The ideal diabetic diet is one which includes a wide variety of foods that can help lose extra weight, reduce or control blood sugar levels, reduce high cholesterol and prevent the complications of heart disease, stroke and diabetes. To achieve these one may need to use meal planning tools which include the plate method, carb counting and glycemic index.
A healthy diabetic diet should include the following foods:
- Non-starchy vegetables - spinach, carrots, lettuce, greens, cabbage, green beans, broccoli, cauliflower, tomatoes
- Starchy vegetables - cooked beans and peas, potatoes, green peas, corn, lima beans, sweet potatoes, winter squash
- Whole grains - whole wheat or rye, cereal, oatmeal, grits, hominy, cream of wheat
- Non-fat dairy products - milk, cheese, yogurt
- Lean meats - beef and pork such as sirloin or pork loin
- Poultry - chicken or turkey without the skin
- Fish - tuna, salmon, cod, catfish
- Other seafood - shrimp, clams, oysters, crab, mussels
Using a Diabetes Menu Plan
To create a diabetes menu planner one must be familiar with principles like controlling portion size, counting calories, counting carbohydrates and glycemic index of foods. A registered dietitian’s advice may be helpful.
When one prefers to control portion sizes rather than count carbohydrates, one can use the plate method of creating a meal. In this method one makes imaginary divisions (like a pizza) on his/her plate and from healthy food choices, fills up these subdivisions to create a meal. For example, on a plate, one should fill:
- Two parts with non-starchy vegetables
- One part with starchy food such as potatoes or bread
- One part with a protein source, such as meat, fish or seafood
- One part with low fat milk or yogurt
One part with a fruit or juice
Another way of making a diabetes menu plan is to use the carb counting method. By knowing the amount of carb to eat, figure out the portion size to match. One serving of carbohydrates is approximately 15 grams and ideally, one should consume about 45-60 grams of carbohydrate at a meal, depending on an individual’s energy needs and blood sugar level control.

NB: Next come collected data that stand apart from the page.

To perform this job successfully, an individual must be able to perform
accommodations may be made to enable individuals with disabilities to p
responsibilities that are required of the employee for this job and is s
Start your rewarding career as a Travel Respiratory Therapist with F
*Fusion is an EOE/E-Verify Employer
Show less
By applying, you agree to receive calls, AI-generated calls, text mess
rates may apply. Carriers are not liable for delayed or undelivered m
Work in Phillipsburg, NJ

To do this, one must know that there are about 15 grams of carb in each of these examples:
- One small piece of fresh fruit
- Half cup of canned or frozen fruit
- One slice of bread
- Half cup of oatmeal
- One-third cup of pasta or rice
- Four to six crackers
- Half an English muffin or hamburger bun
- Half cup of black beans or starchy vegetable
- One-fourth of a large baked potato
- Two-thirds cup of plain fat-free yogurt
- 2 small cookies
Aside from these one must always include a source of protein and fat to balance the meal. Trans fats and saturated fats must be avoided and sodium content reduced.
Another way of planning a diabetic diet is by focusing on the glycemic index of foods. The glycemic index, or GI, measures how a particular food raises blood glucose level. These foods are ranked according to how they raised blood glucose compared to a reference food like bread. Therefore in planning meals one must choose foods with a low or medium GI index. These are usually foods that are high in fiber content such as dried beans and legumes, non-starchy vegetables and some starchy vegetables, most fruit, and many whole grain breads and cereals like barley, whole wheat bread, rye bread and all-bran cereal. Eating these carbohydrates must be balanced with fat and protein sources like meat and dairy products.
In general, there is not one ideal type of meal plan or diet program that works for everyone with diabetes. It is important to keep in mind that carbohydrates raise blood sugar levels and one must plan meals, buy products and prepare foods in such a way that there is a balance in nutrients and control of calories. These plus proper medications and exercise will prevent complications such as heart disease, stroke, hypertension and high cholesterol.